The the voice we all know sounds so different here that not even her own band recognised her.
“We hadn’t told anyone we were working on it, and I put the CD on for my band and told them it was another band we’d played with in London. None of them twigged that it was us. Thankfully they liked it — it would’ve been quite awkward if they hadn’t!” she laughed.
It sounds like Operation Fatty was a top secret affair if the project even got to the CD stage without their band’s knowledge.
“It was, because for the longest time we just didn’t know how it would end up or how it would even be released. We were just doing it for our own amusement. The process of it was very liberating, to create something away from any expectations.”
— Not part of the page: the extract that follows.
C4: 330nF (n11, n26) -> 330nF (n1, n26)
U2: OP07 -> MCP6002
Indeed, Miller-Heidke sounded like a woman enjoying her musical liberation and the freedom it brings (even going so far as to list Rebecca Black as a major musical influence on the Fatty Gets A Stylist Facebook page, tongue planted firmly in cheek). But she was also keen to point out that she’s as proud of this album as any she’s made under her own name.
“I think if I’d released it under my name, people would’ve been very confused because it sounds so different from my own stuff, but I do feel quite passionate about it.
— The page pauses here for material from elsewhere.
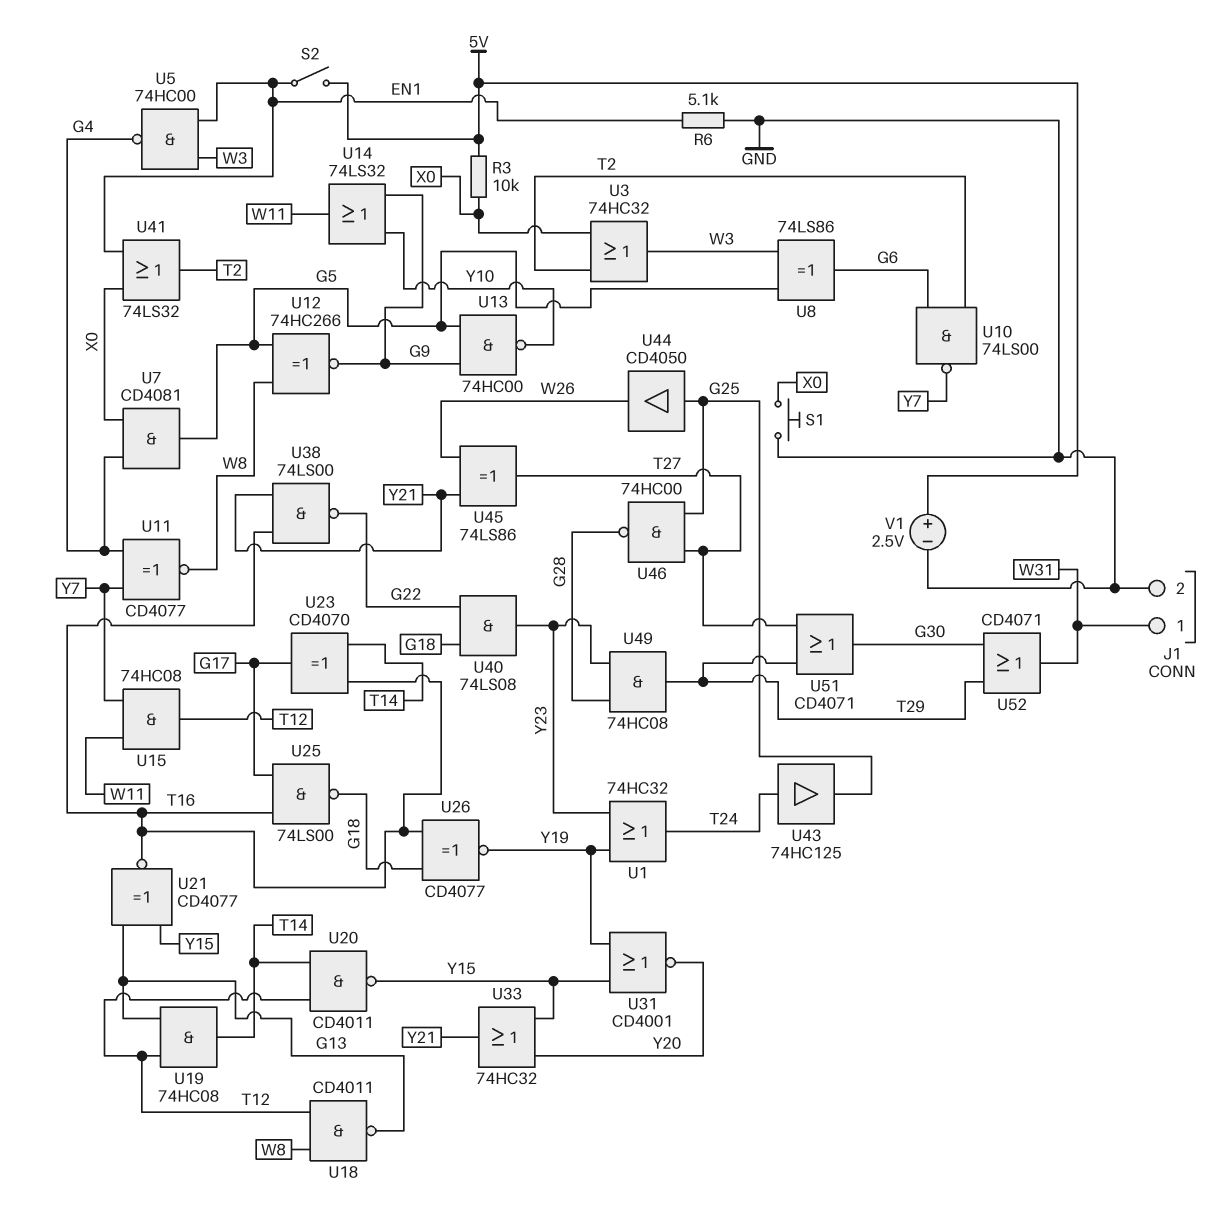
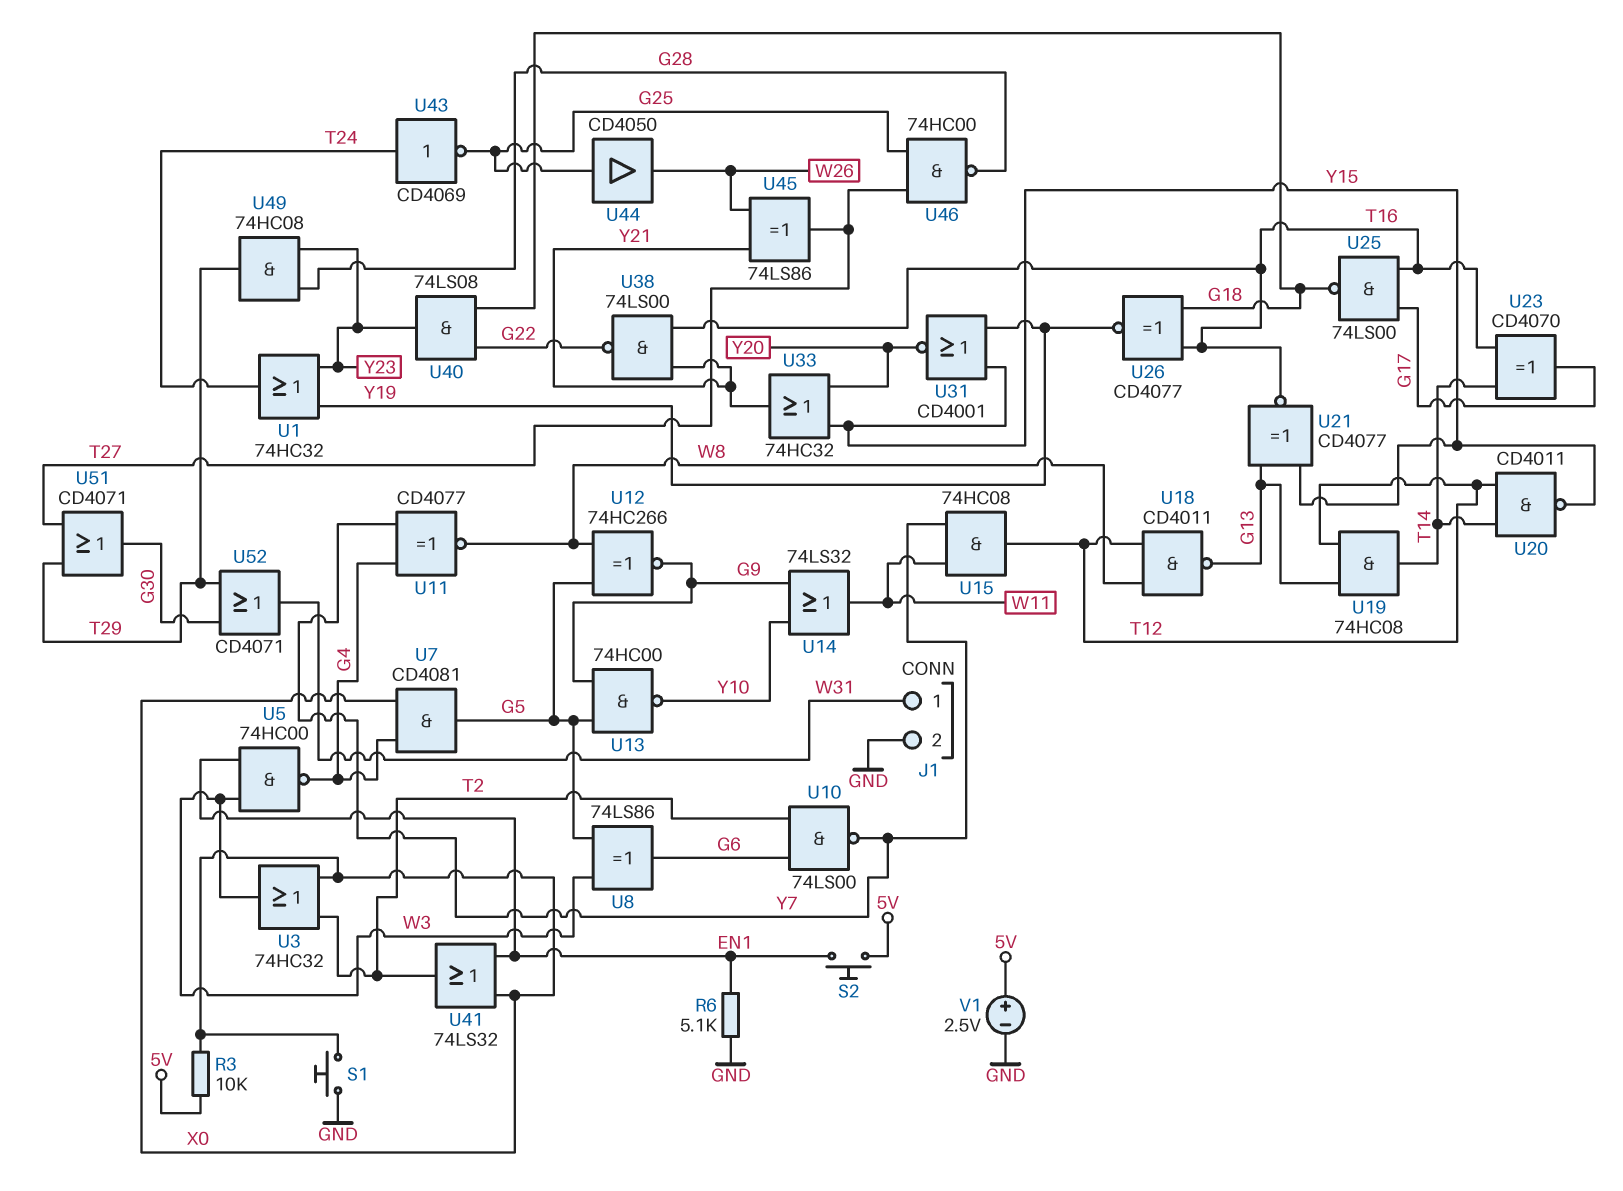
S2: switch (5V, EN1) -> button (5V, EN1)
U43: buffer 74HC125 (in T24, out G25) -> NOT CD4069 (in T24, out G25)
“I guess the expression ‘side project’ isn’t quite adequate for us — I haven’t put out an album for two and a half years, and this is what we’ve been working on in that time. I love it.”
Rebecca Black aside, the duo took inspiration from the new wave electro sounds of Devo, Kraftwerk and the B-52s. Nuttall handled production duties for the project.
“A lot of the keyboard and synth sounds we were playing with really helped to shape the sound, even if we weren’t necessarily aware of it,” he said.
“It’s funny how you pick this stuff up by osmosis — we’ve ended up with a very ’80s-sounding record without really trying. For instance, I’ve never really listened to much Gary Numan, but a lot of people have said they can hear Gary Numanesque keyboard parts in there.”
But with Miller-Heidke scoring a surprise hit with 2009’s multi-platinum ballad Last Day On Earth, did their record company push for more of the same, as opposed to an album of quirky electro sounds?
“The label left us alone through the whole process,” Nuttall said.
“We were a little bit surprised, because you hear of the pressure to re-create a hit…”
“I think in fact the hit was what gave us the freedom,” Miller-Heidke added. “It’s given everyone just a little bit more trust in us.”
The pair are certain they’ll keep their Fatty/Miller-Heidke musical careers separate, so punters who go to their planned summer tour (dates are yet to be announced) should wear their dancing shoes and expect a virtually ballad-free set.
“I plan to have a lot of fun with it,” Miller-Heidke said. “I’ve always envied those electro-dance bands, because they look like they have such a good time on stage with stomping kick drums and big fat bass sounds.”
“I know our sound guy’s really looking forward to it,” Nuttall laughed.
info: Fatty Gets a Stylist (Sony) out now.